In 2011,The Ministry of Home Affairs established a Board of Inquiry comprising of Major General (retired) Norman Mc Lean MSS- former Chief of Staff – Chairman; Mr. Cecil Kilkenny DSS -former Director of Prisons and Mr. Sheik Asween – Prison Trade Instructor, to investigate the breach that led to the escape of four dangerous prisoners, special watch inmates from the New Amsterdam Prison.

In September 2016 a comprehensive nationwide prison survey is expected to begin in Guyana in September with the aim of designing rehabilitation and social reintegration services for prison inmates. The survey was funded by the Inter-American Development Bank to the value of US$2.3 million through the Citizen Security Strengthening Programme (CSSP), with the aim being to capture information on the experiences of inmates’ lives prior to incarceration, during imprisonment, and those who are repeat offenders. The appraisal part of the third component of the CSSP’s five-year programme, reaffirmed the findings of previous studies.

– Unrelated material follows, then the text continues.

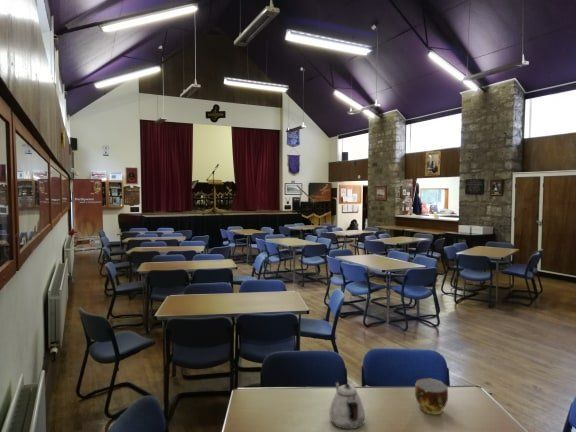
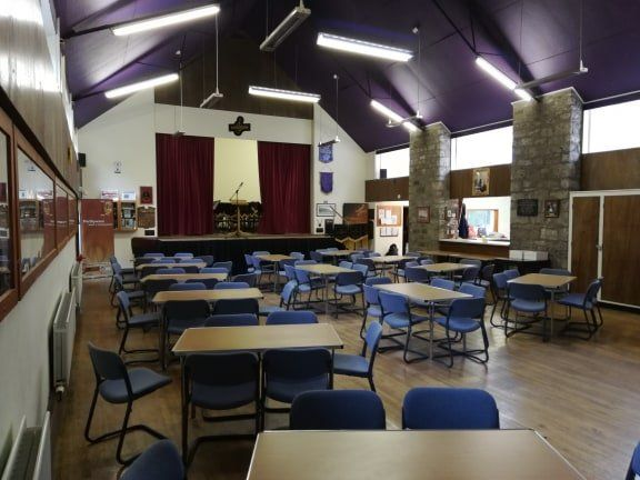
- teapot [328,381,366,430]
- cup [414,377,449,415]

In October 2017, the United Nations’ Working Group of Experts on People of African Descent advised Guyana that the Lusignan Prison should be closed down without delay.  According to the US Bureau of Democracy, Human Rights and Labor in its 2018 Country Report on Human Rights Practices for Guyana, “Prison and jail conditions, particularly in police holding cells, were reportedly harsh and potentially life threatening due to overcrowding, physical abuse, and inadequate sanitary conditions.

After a riot and fire at the Camp Street Prison on Thursday, March 3, 2016, by prisoners protesting living conditions, 17 prisoners died.

The current Minister of Public Works Hon. Juan Edghill has stated that in keeping with effective prison reform, and in the security plans for the country, $2B have been earmarked for construction, rehabilitation and upgrading of prisons and covered in Budget 2020. According to the Minister this area has been neglected by the previous administration.

So many Commissions, so many recommendations, so little consideration, so few implementations!

For far too long effective leadership has been a No Go and the inmates have clearly been running the show. Contrary to held belief, effective administration of a prison system calls for the possession and retention of high degrees of certain professional skills which are woefully lacking in the present prison system.

No necessity exists for blame gaming, as it is clear that the real fragility lies in the lacuna or interregnum between the pursuance of commission of inquiries and the implementation of the attendant recommendations. Without following the multiplicity of recommendations of previous commissions, it would be sheer futility top convene new ones that would only be restating already known and heard truths.

Now that the government does not the money lack, then there should be no turning back. Let the prisons be as secure as can be thereby guaranteeing the public safety.